[The input Boundary: Start]

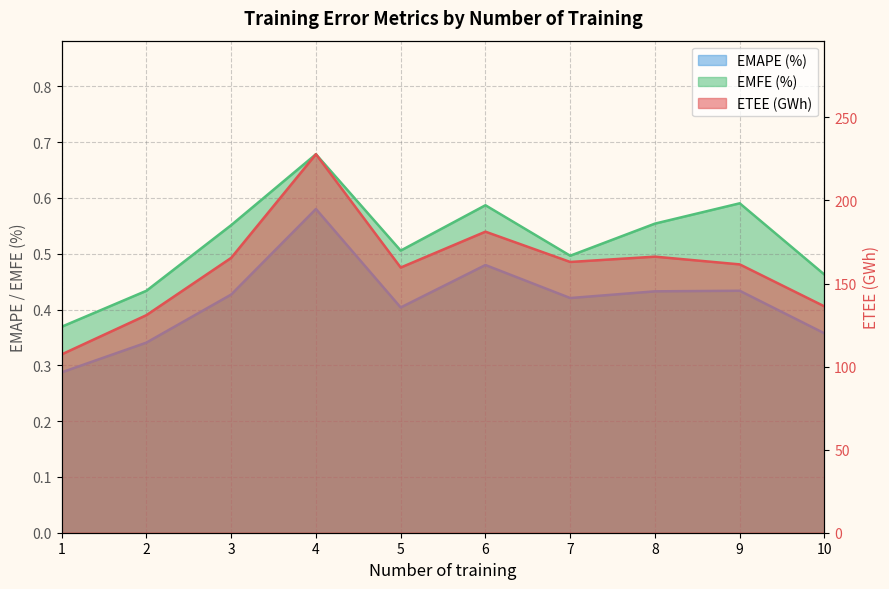

At which label does ETEE (GWh) first exceed 162?

3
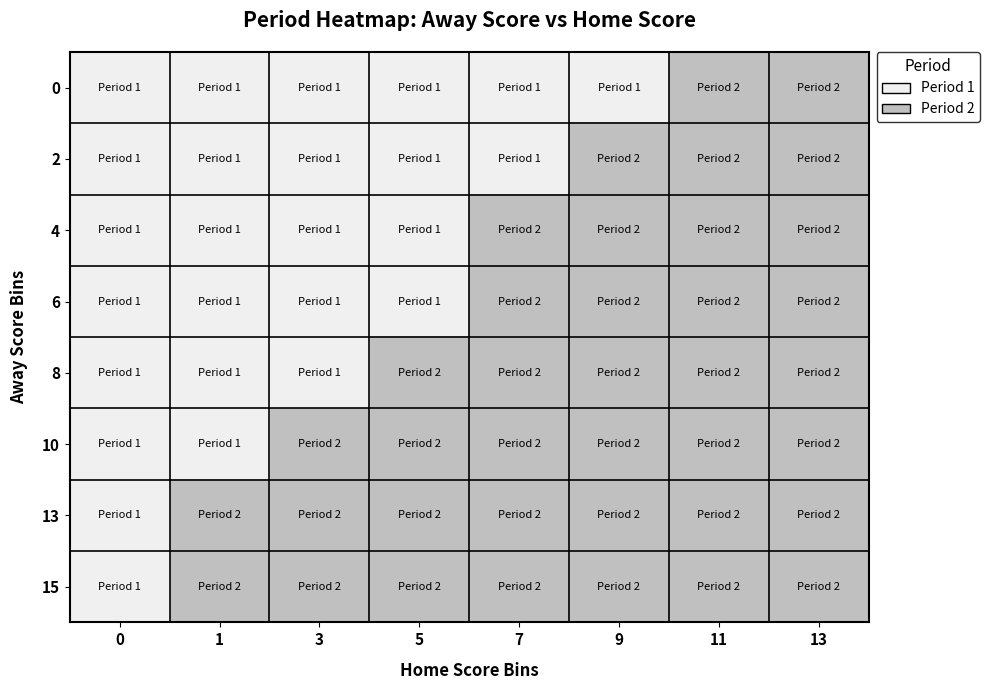

Reading right to left, list all the values displayed in this chart.

0: 13=2	11=2	9=1	7=1	5=1	3=1	1=1	0=1
2: 13=2	11=2	9=2	7=1	5=1	3=1	1=1	0=1
4: 13=2	11=2	9=2	7=2	5=1	3=1	1=1	0=1
6: 13=2	11=2	9=2	7=2	5=1	3=1	1=1	0=1
8: 13=2	11=2	9=2	7=2	5=2	3=1	1=1	0=1
10: 13=2	11=2	9=2	7=2	5=2	3=2	1=1	0=1
13: 13=2	11=2	9=2	7=2	5=2	3=2	1=2	0=1
15: 13=2	11=2	9=2	7=2	5=2	3=2	1=2	0=1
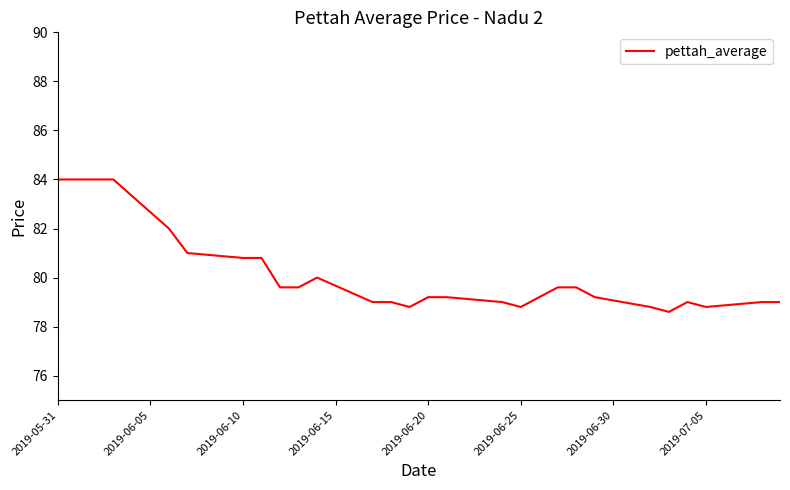

What is the maximum value shown in the chart?

84.0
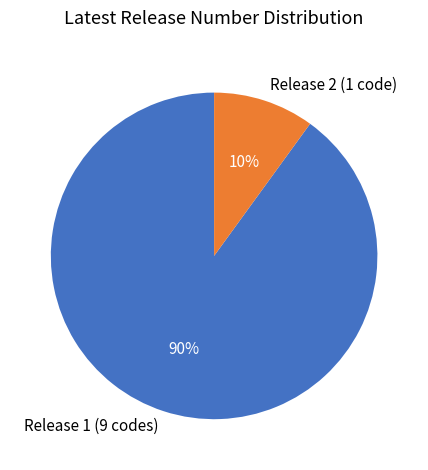

To the nearest percent, what is the difference between the Release 2 (1 code) and Release 1 (9 codes) slice percentages?

80%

[The input Boundary: End]

> _Problem description_
Turn all of the data above into a numbered list with one line per item, skipping blank lines. Leave the pictures out.

> _Completed exercise_
1. At which label does ETEE (GWh) first exceed 162?
2. 3
3. Reading right to left, list all the values displayed in this chart.
4. 0: 13=2	11=2	9=1	7=1	5=1	3=1	1=1	0=1
5. 2: 13=2	11=2	9=2	7=1	5=1	3=1	1=1	0=1
6. 4: 13=2	11=2	9=2	7=2	5=1	3=1	1=1	0=1
7. 6: 13=2	11=2	9=2	7=2	5=1	3=1	1=1	0=1
8. 8: 13=2	11=2	9=2	7=2	5=2	3=1	1=1	0=1
9. 10: 13=2	11=2	9=2	7=2	5=2	3=2	1=1	0=1
10. 13: 13=2	11=2	9=2	7=2	5=2	3=2	1=2	0=1
11. 15: 13=2	11=2	9=2	7=2	5=2	3=2	1=2	0=1
12. What is the maximum value shown in the chart?
13. 84.0
14. To the nearest percent, what is the difference between the Release 2 (1 code) and Release 1 (9 codes) slice percentages?
15. 80%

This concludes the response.